If a material equity stake is placed, it will run into the Billions of dollars (even for a 20% share). If these shares are sold by the company, the company gets the money, but the share count goes up proportionately (dilution). MNKD would not need $1B+ - especially if the partner is handling the marketing expenses and post-approval development. However, another possibility is that the equity transfer is done through a tender offer. In this case, the shares are purchased from current shareholders. For example, the agreement could specify that BP would pay MNKD a $500m licensing fee at an agreed-upon revenue split conditioned upon a successful tender of 20% of MNKD shares at say $20/share (probably as a stock swap). This way, those investors who are willing to take their profit at that level can do so, and those who think it will go to 50 or 70 or 700 can hold. The BP ends up with a significant equity stake in the company, and thus shares MNKDs profits beyond their revenue split while positioning themselves for a potential buy-out down the road if things go well. The tender could be executed fairly quickly, would allow Al to recoup some of his investment, but would also allow him to hold most of his shares for the big valuation he anticipates in the intermediate future.

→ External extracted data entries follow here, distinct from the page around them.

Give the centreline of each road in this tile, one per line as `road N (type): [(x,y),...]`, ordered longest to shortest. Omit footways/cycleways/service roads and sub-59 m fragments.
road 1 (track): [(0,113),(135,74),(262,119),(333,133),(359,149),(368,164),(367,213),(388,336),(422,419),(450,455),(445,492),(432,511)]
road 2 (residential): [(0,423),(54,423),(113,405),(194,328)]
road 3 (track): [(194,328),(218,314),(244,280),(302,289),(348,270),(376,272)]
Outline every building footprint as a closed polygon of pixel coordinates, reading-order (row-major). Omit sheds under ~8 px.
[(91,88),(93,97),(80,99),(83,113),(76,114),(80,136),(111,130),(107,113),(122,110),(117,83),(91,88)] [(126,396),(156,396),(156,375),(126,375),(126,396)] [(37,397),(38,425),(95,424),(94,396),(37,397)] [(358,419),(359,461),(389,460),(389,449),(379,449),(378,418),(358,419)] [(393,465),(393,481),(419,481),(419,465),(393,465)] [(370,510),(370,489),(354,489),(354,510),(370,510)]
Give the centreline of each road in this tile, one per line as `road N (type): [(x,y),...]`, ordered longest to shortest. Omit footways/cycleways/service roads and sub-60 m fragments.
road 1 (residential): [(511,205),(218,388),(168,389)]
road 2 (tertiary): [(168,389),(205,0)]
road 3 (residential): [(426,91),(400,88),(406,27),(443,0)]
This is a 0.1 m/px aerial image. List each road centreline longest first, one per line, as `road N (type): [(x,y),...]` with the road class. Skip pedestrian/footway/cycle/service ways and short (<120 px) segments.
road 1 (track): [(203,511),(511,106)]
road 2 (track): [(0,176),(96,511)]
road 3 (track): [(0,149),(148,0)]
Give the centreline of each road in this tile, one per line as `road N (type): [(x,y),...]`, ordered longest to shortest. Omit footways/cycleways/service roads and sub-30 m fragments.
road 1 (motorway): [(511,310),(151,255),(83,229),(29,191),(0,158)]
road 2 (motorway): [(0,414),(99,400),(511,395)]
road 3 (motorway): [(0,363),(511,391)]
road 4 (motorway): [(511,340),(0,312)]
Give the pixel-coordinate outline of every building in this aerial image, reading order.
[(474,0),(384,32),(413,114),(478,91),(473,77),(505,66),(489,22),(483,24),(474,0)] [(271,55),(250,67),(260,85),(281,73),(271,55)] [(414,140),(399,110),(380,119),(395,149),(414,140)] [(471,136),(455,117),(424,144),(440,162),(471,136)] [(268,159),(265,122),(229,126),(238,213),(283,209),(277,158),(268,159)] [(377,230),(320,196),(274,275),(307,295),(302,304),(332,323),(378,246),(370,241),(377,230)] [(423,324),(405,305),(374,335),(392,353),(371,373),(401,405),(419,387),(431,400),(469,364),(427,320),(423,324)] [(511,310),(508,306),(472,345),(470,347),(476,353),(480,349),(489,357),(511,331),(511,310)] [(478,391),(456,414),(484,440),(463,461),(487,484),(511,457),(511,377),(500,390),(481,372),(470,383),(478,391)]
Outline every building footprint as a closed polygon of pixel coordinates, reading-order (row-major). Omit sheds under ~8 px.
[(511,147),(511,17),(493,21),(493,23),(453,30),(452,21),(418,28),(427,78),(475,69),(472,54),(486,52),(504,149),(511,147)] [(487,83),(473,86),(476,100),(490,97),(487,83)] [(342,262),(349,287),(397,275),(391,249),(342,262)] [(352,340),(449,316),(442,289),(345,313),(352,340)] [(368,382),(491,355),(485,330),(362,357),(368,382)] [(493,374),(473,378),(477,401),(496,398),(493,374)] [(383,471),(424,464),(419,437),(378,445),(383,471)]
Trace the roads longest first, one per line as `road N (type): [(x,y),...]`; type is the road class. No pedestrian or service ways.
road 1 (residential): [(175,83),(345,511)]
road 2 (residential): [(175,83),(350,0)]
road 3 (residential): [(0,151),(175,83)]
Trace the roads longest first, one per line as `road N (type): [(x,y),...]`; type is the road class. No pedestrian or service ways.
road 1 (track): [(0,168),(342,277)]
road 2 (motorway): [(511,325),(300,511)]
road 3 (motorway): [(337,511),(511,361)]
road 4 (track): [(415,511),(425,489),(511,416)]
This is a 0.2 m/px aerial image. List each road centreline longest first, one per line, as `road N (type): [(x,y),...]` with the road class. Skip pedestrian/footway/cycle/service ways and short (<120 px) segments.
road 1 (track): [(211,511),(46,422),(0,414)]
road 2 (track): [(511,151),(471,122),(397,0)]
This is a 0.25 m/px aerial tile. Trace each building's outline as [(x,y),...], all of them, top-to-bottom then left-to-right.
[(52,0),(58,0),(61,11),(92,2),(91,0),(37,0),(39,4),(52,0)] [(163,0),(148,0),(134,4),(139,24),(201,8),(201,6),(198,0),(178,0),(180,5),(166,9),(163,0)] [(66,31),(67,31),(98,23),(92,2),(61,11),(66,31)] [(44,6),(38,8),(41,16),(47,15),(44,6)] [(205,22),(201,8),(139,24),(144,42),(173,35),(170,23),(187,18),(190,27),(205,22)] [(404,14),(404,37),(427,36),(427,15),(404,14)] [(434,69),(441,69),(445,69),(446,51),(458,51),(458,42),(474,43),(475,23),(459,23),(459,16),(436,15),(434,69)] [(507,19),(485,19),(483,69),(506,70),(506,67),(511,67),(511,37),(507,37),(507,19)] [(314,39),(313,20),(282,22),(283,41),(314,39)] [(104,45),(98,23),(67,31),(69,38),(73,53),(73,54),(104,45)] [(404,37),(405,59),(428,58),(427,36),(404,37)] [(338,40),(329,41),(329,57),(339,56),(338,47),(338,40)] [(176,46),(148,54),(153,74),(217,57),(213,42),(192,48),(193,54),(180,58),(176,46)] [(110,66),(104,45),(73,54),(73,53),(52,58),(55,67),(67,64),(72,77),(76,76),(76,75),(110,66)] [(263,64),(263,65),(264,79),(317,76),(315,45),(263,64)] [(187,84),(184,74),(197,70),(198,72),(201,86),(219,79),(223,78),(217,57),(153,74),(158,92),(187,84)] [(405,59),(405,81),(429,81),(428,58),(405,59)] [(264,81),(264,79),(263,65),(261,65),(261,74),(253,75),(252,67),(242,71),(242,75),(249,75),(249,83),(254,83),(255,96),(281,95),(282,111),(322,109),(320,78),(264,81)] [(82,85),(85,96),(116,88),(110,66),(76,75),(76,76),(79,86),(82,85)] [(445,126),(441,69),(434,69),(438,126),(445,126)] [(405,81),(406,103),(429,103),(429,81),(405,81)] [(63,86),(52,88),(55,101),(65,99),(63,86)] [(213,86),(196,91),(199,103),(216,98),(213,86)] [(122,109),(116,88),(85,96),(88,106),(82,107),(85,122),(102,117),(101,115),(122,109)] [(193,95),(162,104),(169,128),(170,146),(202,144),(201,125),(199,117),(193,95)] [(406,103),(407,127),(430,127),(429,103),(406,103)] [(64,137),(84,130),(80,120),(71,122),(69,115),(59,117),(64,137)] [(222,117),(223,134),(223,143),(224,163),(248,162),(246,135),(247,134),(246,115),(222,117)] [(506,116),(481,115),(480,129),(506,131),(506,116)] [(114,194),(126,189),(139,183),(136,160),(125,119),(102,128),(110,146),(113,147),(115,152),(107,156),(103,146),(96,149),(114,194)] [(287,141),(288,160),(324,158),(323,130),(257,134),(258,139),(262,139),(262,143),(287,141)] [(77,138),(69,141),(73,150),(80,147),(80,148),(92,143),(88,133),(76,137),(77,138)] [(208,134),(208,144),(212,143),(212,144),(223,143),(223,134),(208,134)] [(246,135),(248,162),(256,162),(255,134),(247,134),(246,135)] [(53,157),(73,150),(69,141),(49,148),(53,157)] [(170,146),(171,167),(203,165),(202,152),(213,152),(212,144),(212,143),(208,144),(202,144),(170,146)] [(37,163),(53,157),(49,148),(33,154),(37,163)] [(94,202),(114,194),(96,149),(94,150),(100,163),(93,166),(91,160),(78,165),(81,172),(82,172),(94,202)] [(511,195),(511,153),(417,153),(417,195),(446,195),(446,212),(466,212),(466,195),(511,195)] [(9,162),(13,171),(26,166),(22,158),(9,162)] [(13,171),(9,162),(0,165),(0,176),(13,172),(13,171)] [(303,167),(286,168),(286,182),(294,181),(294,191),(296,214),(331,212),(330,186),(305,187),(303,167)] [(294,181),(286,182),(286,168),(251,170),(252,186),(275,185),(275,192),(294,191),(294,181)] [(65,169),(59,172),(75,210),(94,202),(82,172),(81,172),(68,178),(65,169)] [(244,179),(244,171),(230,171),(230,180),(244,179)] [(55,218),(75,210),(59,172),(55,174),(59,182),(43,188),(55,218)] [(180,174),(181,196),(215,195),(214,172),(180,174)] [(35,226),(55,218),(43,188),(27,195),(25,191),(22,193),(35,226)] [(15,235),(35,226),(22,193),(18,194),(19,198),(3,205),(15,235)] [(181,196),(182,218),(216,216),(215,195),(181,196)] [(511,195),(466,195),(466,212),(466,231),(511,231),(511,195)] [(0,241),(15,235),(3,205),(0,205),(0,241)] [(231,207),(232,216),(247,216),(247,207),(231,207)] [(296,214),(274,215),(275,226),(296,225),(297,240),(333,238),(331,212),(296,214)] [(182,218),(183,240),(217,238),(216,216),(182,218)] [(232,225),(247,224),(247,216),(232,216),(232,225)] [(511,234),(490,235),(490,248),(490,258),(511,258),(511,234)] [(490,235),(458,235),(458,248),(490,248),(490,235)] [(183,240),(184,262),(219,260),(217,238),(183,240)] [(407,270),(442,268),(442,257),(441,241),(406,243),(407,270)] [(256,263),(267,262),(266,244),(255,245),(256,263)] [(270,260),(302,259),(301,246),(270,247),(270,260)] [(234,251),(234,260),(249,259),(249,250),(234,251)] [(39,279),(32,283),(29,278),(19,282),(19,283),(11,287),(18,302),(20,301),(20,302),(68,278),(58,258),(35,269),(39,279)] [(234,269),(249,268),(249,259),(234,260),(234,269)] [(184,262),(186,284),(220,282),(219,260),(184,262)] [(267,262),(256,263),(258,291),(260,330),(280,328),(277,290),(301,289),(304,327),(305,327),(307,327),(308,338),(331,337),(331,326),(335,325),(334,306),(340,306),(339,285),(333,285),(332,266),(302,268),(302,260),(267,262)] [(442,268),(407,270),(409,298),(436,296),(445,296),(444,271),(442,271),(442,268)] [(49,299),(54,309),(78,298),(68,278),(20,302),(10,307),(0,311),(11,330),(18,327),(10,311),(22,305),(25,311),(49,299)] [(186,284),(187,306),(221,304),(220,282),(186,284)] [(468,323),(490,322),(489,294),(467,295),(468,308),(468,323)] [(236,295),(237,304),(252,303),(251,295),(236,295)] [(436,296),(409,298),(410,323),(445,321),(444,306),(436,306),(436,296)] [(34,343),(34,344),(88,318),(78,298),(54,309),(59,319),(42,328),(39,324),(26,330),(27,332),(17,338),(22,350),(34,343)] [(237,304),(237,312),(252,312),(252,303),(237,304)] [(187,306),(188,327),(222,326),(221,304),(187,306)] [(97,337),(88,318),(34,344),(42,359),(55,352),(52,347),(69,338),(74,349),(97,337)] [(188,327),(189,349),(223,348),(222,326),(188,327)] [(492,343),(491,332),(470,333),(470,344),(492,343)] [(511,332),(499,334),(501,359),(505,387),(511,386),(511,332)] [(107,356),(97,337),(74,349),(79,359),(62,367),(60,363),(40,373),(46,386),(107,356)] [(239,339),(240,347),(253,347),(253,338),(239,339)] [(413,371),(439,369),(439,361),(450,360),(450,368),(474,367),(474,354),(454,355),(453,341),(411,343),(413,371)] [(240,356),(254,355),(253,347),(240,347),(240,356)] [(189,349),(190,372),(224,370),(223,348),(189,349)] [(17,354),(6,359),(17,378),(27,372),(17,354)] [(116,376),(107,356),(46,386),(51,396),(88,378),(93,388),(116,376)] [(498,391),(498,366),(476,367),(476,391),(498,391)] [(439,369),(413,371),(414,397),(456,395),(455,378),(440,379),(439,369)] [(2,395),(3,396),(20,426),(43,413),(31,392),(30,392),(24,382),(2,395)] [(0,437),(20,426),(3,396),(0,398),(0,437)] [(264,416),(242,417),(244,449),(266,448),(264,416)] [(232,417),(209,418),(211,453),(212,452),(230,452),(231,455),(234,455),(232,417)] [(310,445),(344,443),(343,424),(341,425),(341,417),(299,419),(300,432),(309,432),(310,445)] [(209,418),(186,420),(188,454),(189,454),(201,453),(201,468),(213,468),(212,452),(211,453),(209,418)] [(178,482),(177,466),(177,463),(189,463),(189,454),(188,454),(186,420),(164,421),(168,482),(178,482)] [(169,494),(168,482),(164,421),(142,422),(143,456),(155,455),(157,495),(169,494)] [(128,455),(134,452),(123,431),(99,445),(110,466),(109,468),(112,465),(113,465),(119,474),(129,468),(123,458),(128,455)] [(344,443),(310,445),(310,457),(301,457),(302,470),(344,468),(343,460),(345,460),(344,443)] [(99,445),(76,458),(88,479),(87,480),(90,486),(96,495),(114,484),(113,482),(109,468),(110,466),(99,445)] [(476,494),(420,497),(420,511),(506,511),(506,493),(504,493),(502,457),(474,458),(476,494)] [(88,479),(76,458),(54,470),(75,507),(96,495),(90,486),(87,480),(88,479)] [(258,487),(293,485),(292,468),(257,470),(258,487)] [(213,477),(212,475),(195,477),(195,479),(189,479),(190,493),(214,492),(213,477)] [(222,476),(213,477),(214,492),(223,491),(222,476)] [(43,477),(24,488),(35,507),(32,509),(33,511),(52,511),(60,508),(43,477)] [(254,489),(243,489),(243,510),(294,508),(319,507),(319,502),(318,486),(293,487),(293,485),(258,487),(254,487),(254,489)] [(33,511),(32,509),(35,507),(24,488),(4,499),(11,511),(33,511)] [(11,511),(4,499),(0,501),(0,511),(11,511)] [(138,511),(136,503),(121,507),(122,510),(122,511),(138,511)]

You outline an interesting but highly unlikely possibility. If the prospective partner wanted an equity position, a more likely scenario would have the company selling newly issued shares. A 20% stake would mean roughly 100 million shares, on a fully diluted basis. And at $20 a share, again using your figure, this would add $2 billion to Mannkind's coffers and value the company at a reasonable $10 billion.
Quite frankly, a deal along these lines would be more than acceptable to me. The sharply improved balance sheet, a strong marketing partner that has an incentive to sell Afrezza, and the $20 purchase price would undoubtedly have the stock moving above $20. As for the notion of dilution resulting from the company selling newly issued shares, there certainly will be no dilution at a $20 price, or anywhere near there.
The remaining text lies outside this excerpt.